The director of Dancer in the Dark and Dogville started this whole thing when he was incredibly depressed. You can tell when you watch the movie that his depression ran really deep. I read somewhere that he was so distracted when he directed this, that he had to excuse himself from the set and not take seat behind the camera, frustrating him beyond his normal frustration.
If the MPAA ever decided to put a normal rating on this film it would have to be, in my opinion, NC-17. Watching this film, i was baffled by how many things are put to camera that would be considered in Europe to be "Video Nasty" This is one of the most graphic and disgusting tales of possession that i have ever seen.

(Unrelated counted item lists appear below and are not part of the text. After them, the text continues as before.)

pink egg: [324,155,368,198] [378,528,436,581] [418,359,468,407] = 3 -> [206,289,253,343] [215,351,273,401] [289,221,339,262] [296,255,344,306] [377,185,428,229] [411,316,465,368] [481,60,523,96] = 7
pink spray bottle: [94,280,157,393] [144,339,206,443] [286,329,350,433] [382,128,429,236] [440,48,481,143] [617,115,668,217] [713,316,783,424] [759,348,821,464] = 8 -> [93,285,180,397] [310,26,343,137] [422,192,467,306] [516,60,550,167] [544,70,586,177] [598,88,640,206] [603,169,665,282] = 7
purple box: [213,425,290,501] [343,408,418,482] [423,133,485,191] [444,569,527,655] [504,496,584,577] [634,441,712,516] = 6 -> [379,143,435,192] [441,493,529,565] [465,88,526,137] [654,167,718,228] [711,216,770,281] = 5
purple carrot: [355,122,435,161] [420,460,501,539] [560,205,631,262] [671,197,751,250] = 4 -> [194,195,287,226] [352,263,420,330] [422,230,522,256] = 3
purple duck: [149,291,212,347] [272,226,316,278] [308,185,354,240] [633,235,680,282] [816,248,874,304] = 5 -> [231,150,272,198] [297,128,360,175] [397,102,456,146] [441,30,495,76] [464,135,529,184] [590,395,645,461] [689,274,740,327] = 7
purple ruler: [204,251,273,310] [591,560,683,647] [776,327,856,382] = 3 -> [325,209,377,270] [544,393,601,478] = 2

Now this is how i think that the movie went. He and Her had a kid, who she did not look out for subconsciously. There is something wrong with both of them and you see this magnified when they get to the cabin. SPOILER They are both possessed when they get to the cabin SPOILER. That's how i see it, when you see a normal movie about possession there is always an anchor. Someone who is not possessed who we can relate to throughout the film. In this case, there is no anchor, everything is fucked. Satan or whoever is using He and She and just letting them run wild. He begins to notice though and that's when the climax comes. When you start this up you are in for the most disgusting yet beautifully shot movies of your life, so strap in.
On the scary level there is a lot of weirdness, I didn't have nightmares, like i wanted. This film is jam packed with Graphic Sex and a lot of intense violent images. So go ahead and take a 6 year old to this movie if you want to ruin his little life. Overall i give this movie a 6 out of 10, it is good but it is weird!
Did ya know...
When the filming started, Lars von Trier had just left a mental hospital where he stayed for two months, receiving treatment for depression. He had not completely recovered at the time and was even unable to operate the camera as he usually does, which made him very frustrated. He repeatedly excused himself to the actors for being in the mental condition he was, but, according to him, the actors supported him and throughout production, he did not experience any grave problems, except for his own condition.